TRY IT:
Extend the passage on President Trump's properties and his handling of the epidemic, beginning directly after its final sentence.

Though a self-proclaimed firewall exists between Mr Trump and the company that bears his name, the president has been known to ask his business associates, and namely his adult sons who are now its titular heads, how his properties are faring, according to two Republican sources close to the White House.
And in recent days, Mr Trump was slow to embrace federal recommendations against the elderly flying, or passengers travelling on cruise ships.
The White House did not respond to a request for comment as to whether the president’s handling of the epidemic was affected by ist potential impact on his properties.
Motives
Noah Bookbinder, executive director of the watchdog Citizens for Responsibility and Ethics in Washington, said he was not sure the president was thinking of his properties right now.
But in deciding to not sell his business before taking office, Mr Bookbinder said, the president raised doubts about his motives, and that in itself was damaging.
“We have to ask with almost every major policy decision whether he’s acting in the country’s interest or his own interest,” Mr Bookbinder said.

GIVEN INFORMATION:
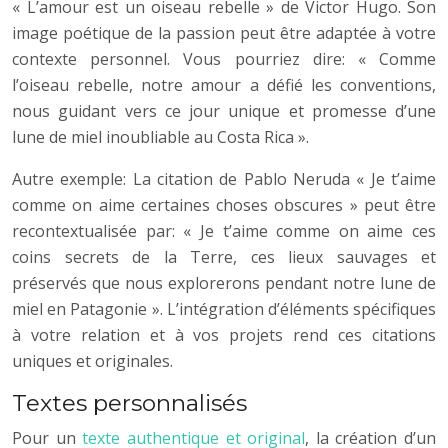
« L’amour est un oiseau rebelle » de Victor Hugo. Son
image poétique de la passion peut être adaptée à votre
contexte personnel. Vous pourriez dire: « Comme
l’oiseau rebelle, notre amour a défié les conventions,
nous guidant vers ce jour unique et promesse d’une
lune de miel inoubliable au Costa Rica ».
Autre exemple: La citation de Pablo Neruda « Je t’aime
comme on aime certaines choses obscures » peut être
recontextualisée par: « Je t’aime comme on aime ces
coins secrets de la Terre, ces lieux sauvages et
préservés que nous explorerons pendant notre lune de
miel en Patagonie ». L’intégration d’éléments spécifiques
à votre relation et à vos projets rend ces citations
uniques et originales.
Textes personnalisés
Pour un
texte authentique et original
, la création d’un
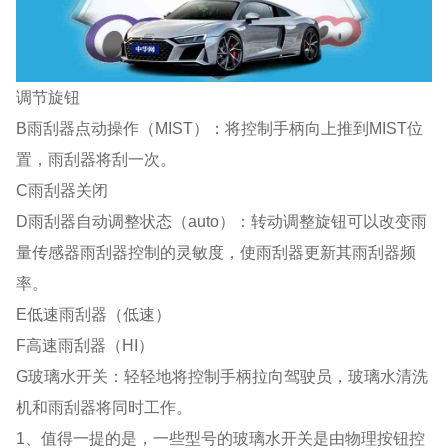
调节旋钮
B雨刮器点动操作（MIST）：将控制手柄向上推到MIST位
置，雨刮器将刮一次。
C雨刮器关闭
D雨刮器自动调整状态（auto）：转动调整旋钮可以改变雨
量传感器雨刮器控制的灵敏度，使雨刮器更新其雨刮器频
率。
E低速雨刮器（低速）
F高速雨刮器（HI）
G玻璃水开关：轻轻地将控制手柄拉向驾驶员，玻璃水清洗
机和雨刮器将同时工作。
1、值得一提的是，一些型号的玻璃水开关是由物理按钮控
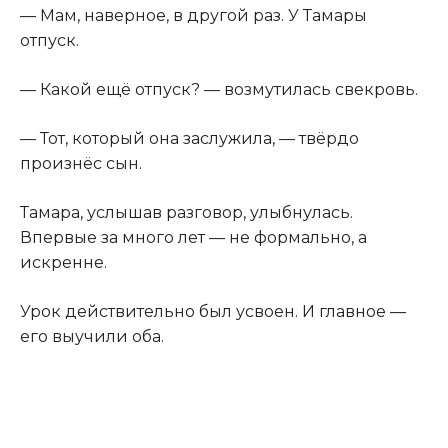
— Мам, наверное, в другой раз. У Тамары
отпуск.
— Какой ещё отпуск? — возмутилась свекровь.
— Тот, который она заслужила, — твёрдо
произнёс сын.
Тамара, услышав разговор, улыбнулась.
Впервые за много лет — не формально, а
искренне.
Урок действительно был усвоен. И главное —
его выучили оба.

RESULT FOR THIS EXERCISE:
“In a time of crisis like this, being able to trust our institutions, that our government is making the right decision for our health, economy and security is incredibly important.”
For now, the privately held Trump Organisation does not appear to have suffered, but the Trump properties can ill afford a downturn in business.
The Trump Organisation has been struggling from lost business due to a backlash against the president’s rhetoric and policies.
Several buildings licensing his name have stripped it from their facades, major groups have cancelled events at his resorts, and his Scottish golf clubs continue to lose millions.
Even his Washington hotel, for all its buzz, is showing signs of struggling, as rooms stand empty. The Trump Organisation recently put the hotel up for sale.
The company did not respond to requests for comment.